In view of such triunity in all of creation, both sensual and spiritual, is not the repudiation of triunity in the One Who exists eternally equal to closing one’s eyes and not seeing the light at midday? Such is the fate of those who, having rejected the guidance of the word of God, entrust themselves only to their poor reason! Wandering from misconception to misconception, they often end up doubting their own existence.
Regretting such lack of reason and wishing all doubters enlightenment from above, let us turn, dear brethren, to the subject of our discourse, let our minds soar above all creation, let us draw near to the throne of the Triune. Let us prostrate ourselves in awe before the majesty of His perfection, and as proof of our love and gratitude for all the countless blessings showered upon us by the Most-holy Trinity, let us give to It the gift of our whole being.

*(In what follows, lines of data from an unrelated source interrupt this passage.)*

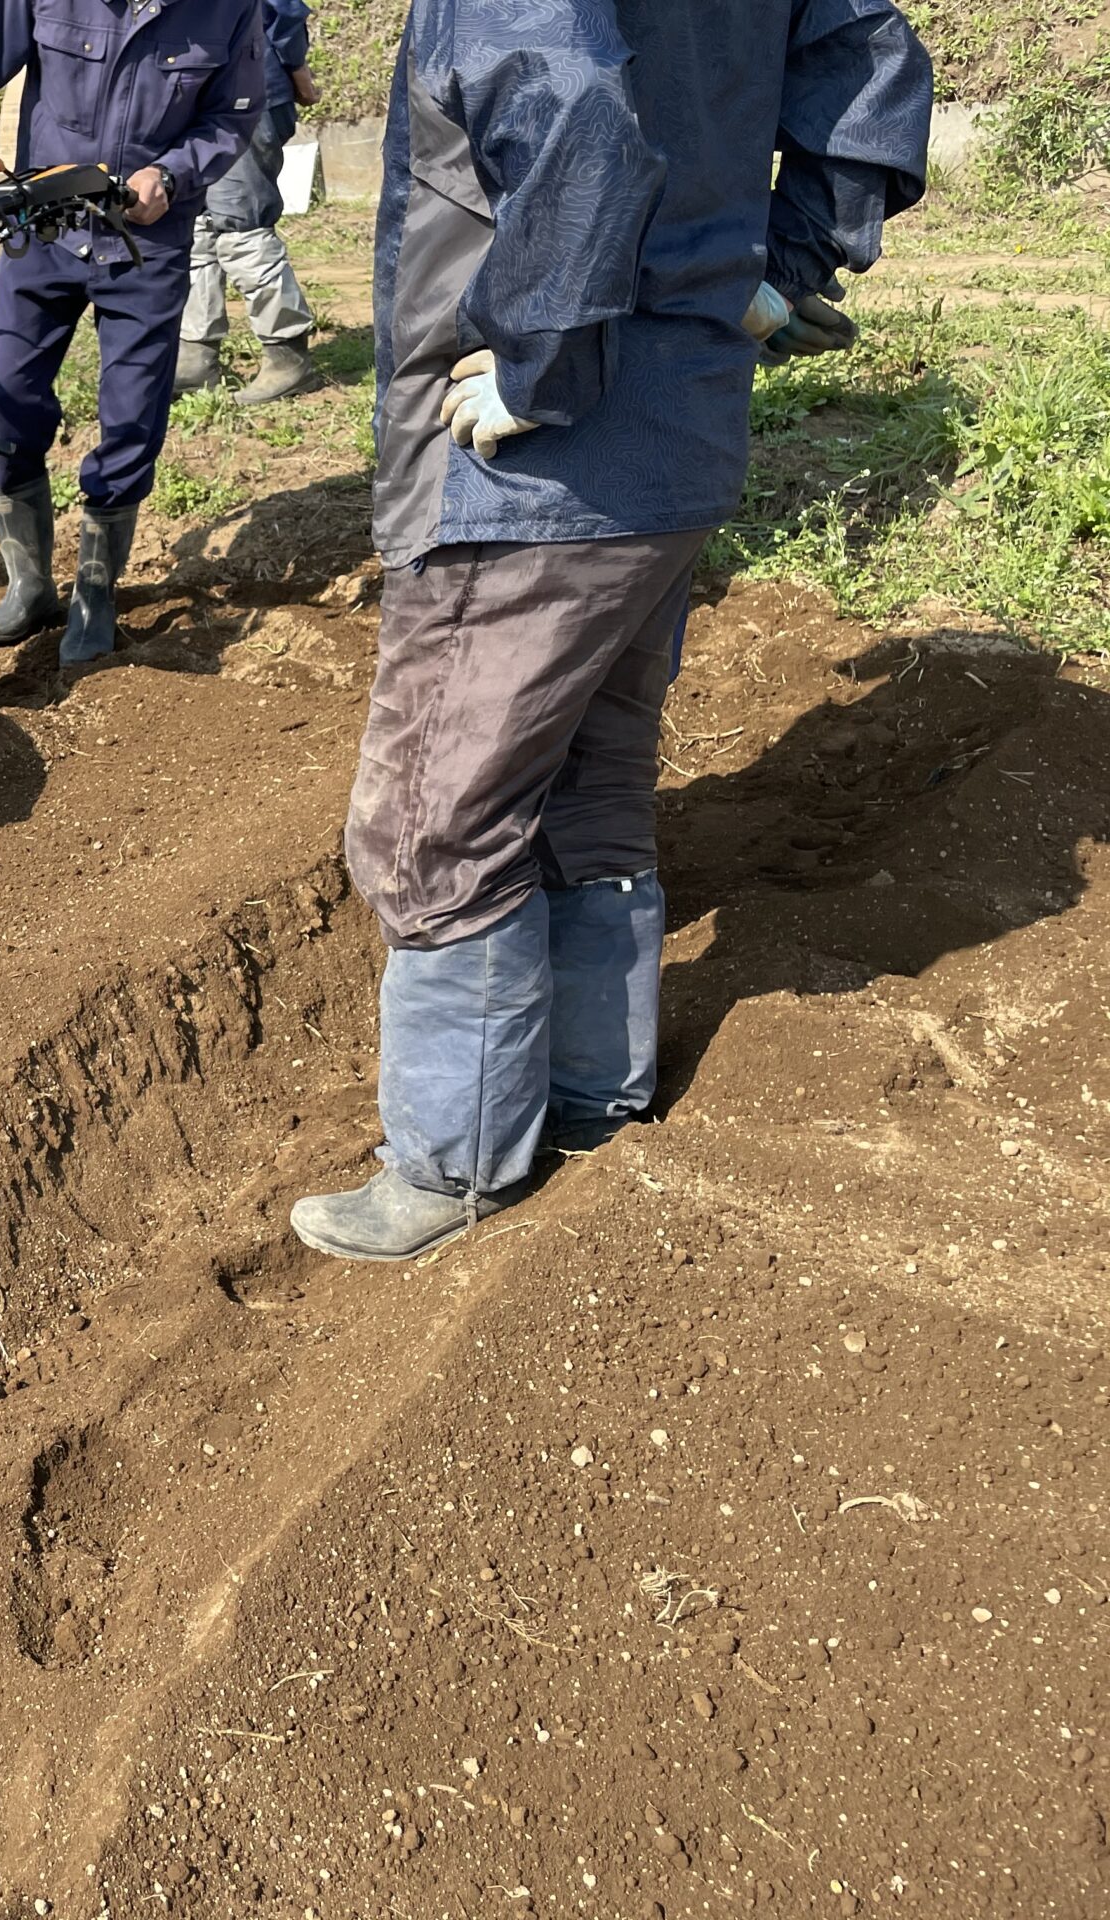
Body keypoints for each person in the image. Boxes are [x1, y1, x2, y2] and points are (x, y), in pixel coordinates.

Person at [288, 0, 933, 1263]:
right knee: (590, 777)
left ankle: (457, 1165)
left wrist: (537, 361)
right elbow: (871, 66)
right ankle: (595, 1092)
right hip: (679, 438)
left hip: (531, 474)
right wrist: (778, 270)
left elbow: (576, 114)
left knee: (435, 818)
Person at [0, 0, 264, 668]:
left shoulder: (226, 9)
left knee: (131, 418)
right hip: (42, 229)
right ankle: (32, 585)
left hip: (145, 242)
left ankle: (96, 591)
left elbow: (234, 114)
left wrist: (173, 171)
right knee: (5, 407)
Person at [178, 0, 322, 406]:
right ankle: (196, 352)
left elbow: (286, 11)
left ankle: (288, 355)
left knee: (241, 227)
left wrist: (297, 69)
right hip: (191, 93)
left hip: (245, 93)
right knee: (199, 225)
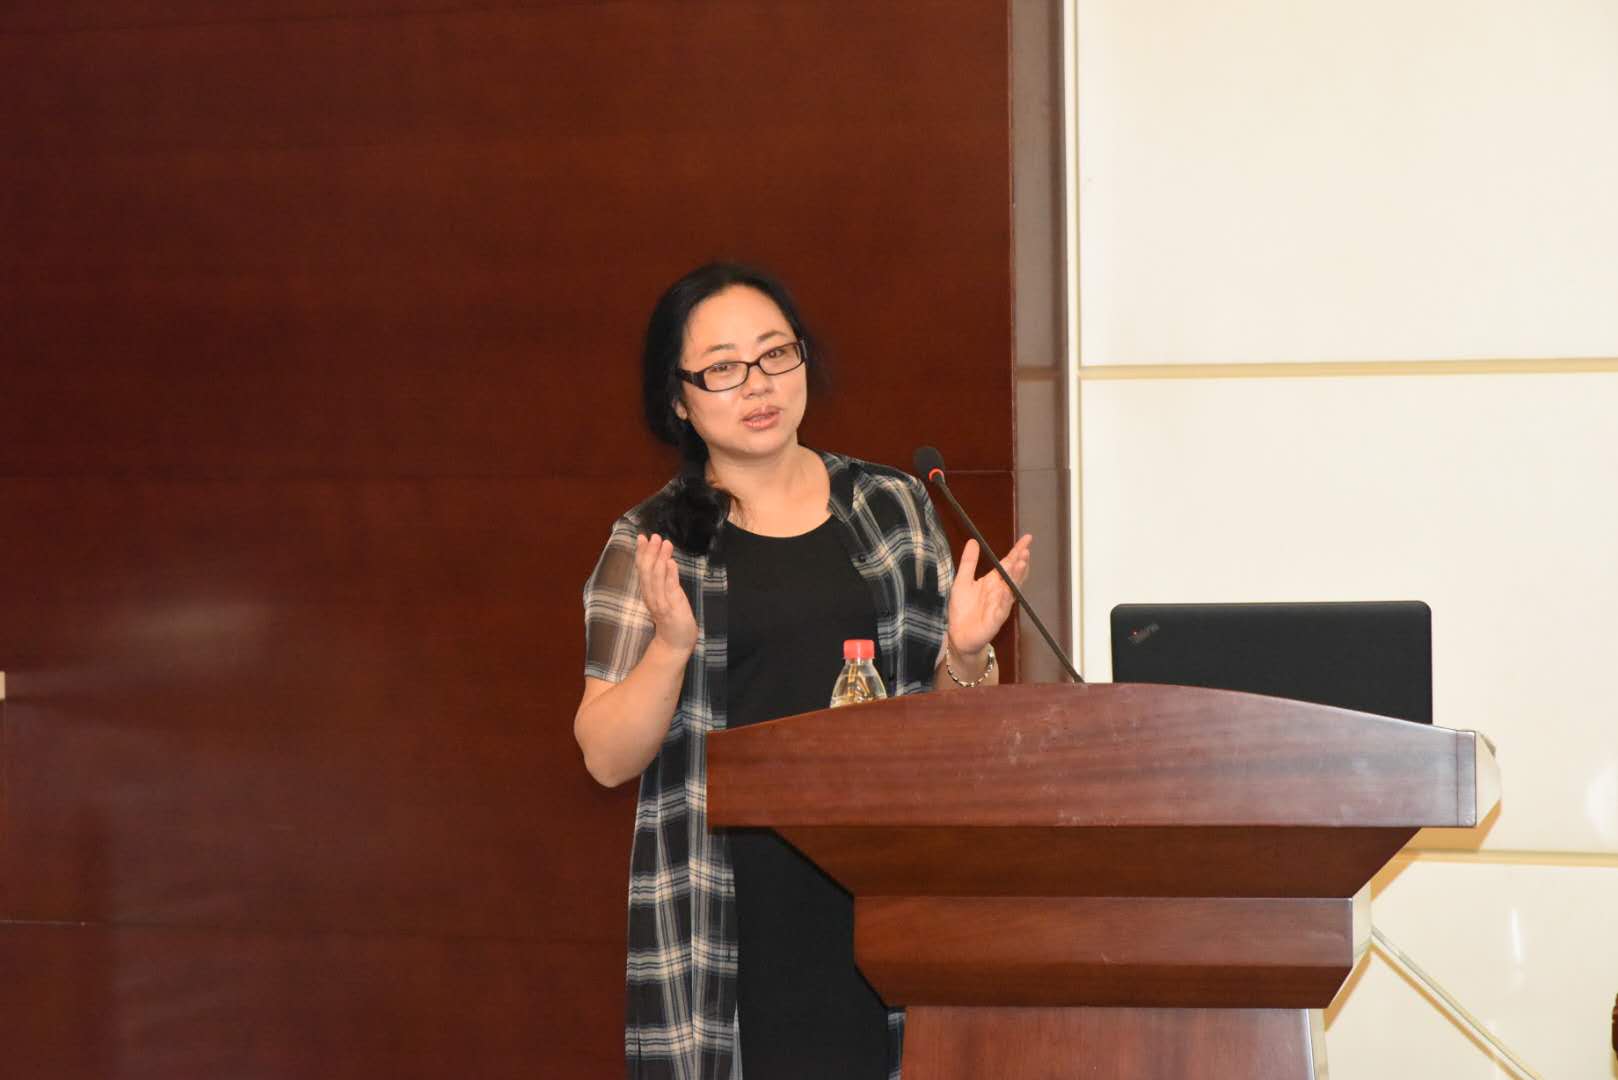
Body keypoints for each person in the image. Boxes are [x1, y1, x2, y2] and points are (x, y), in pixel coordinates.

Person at [575, 262, 1032, 1080]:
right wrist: (670, 646)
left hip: (878, 891)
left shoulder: (891, 506)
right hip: (726, 907)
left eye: (775, 354)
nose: (758, 384)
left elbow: (954, 734)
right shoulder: (653, 543)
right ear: (678, 399)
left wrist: (965, 654)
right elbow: (606, 756)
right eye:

To God the Father let us offer our body, that it may be a tool for the fulfillment of His holy will. To God the Son let us offer our soul, that it may be inspired by the strength of His Cross. To God the Holy Spirit let us offer our spirit, that it may soar in the celestial realms, flaming from the Spirit’s breath. Blessed is the one who still in this life has already begun, as the Church sings, “to shine with the unity of the Trinity …” Amen.